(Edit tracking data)
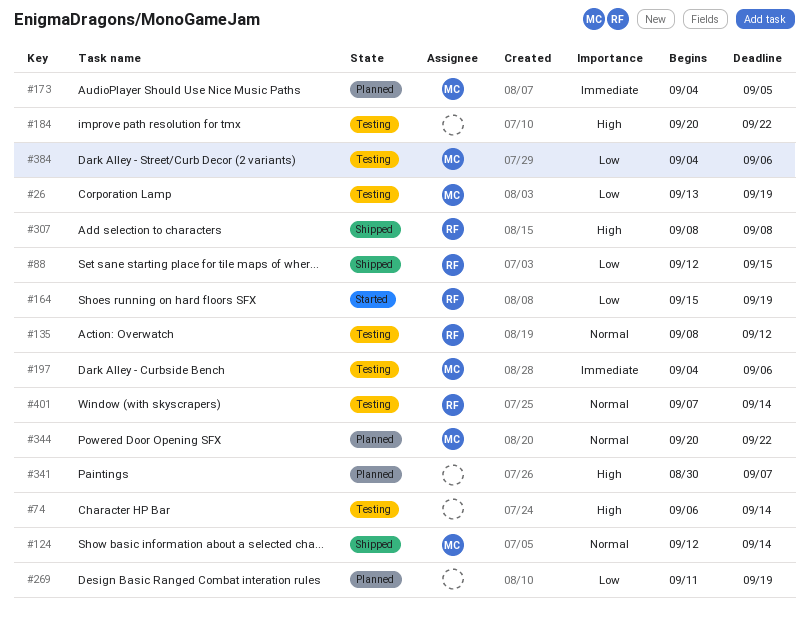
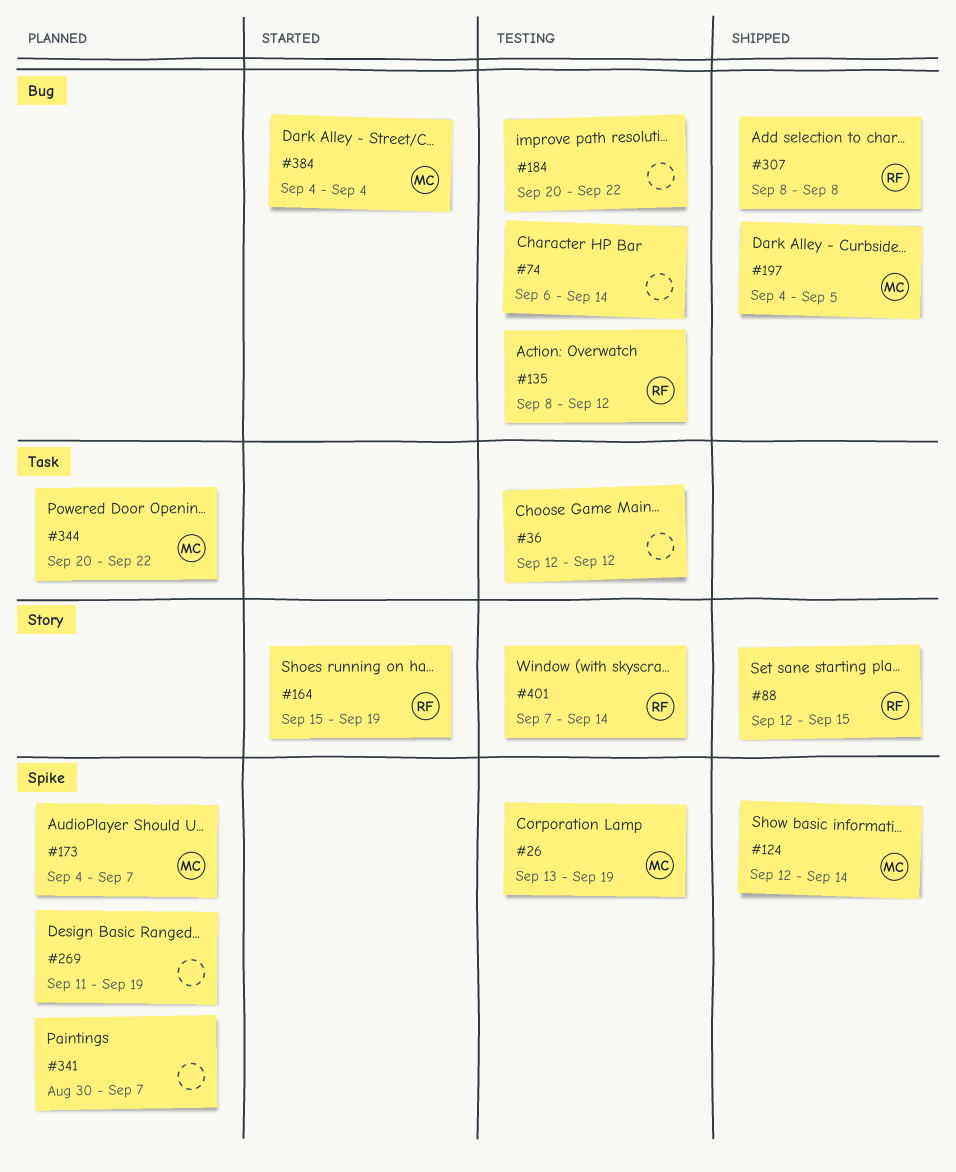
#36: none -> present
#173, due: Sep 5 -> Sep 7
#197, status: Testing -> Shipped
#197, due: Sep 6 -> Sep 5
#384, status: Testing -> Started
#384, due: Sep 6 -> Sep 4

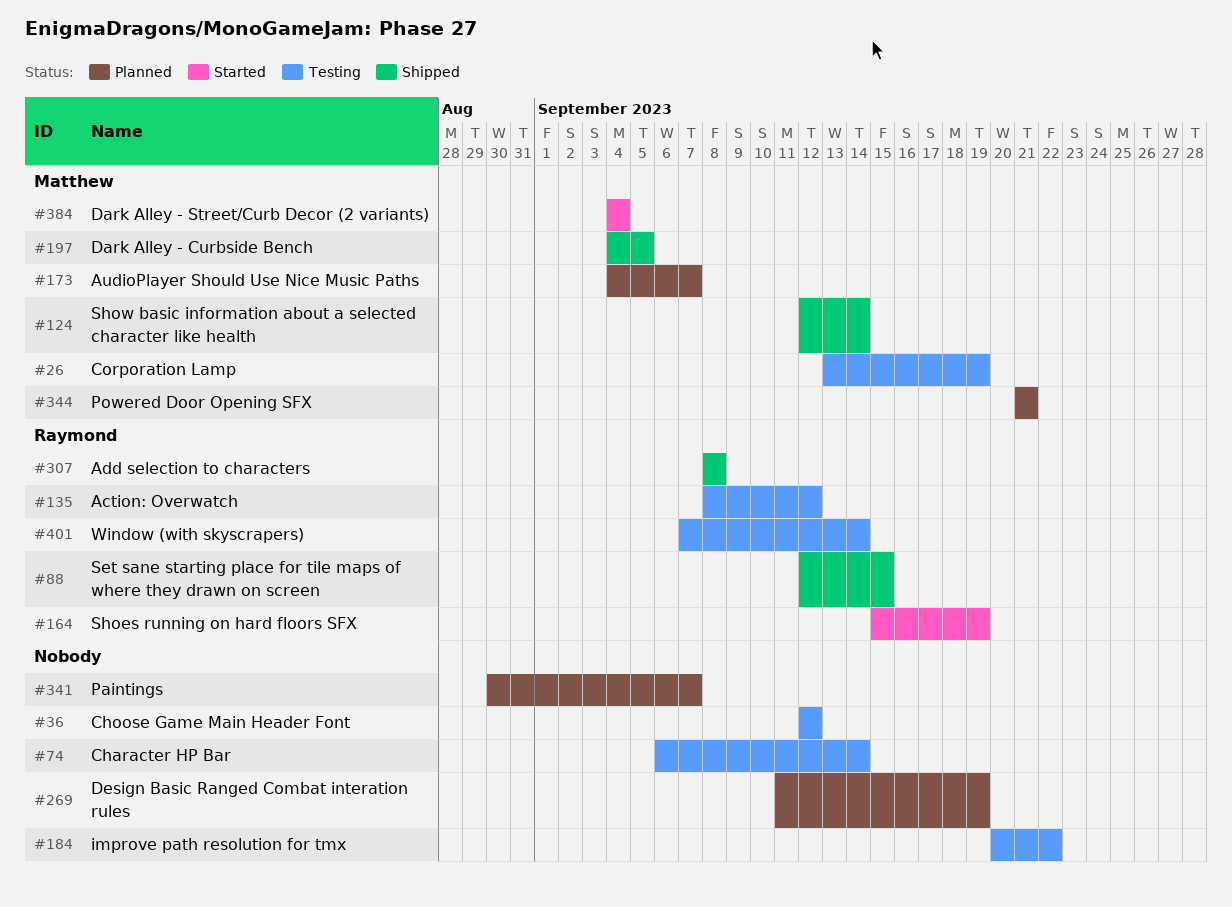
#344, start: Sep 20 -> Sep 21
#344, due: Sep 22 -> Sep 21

> _JOB_
Reply with the number of lines in the entries that hold the word "Testing", and add no other words.

> _EXERCISE ANSWER_
2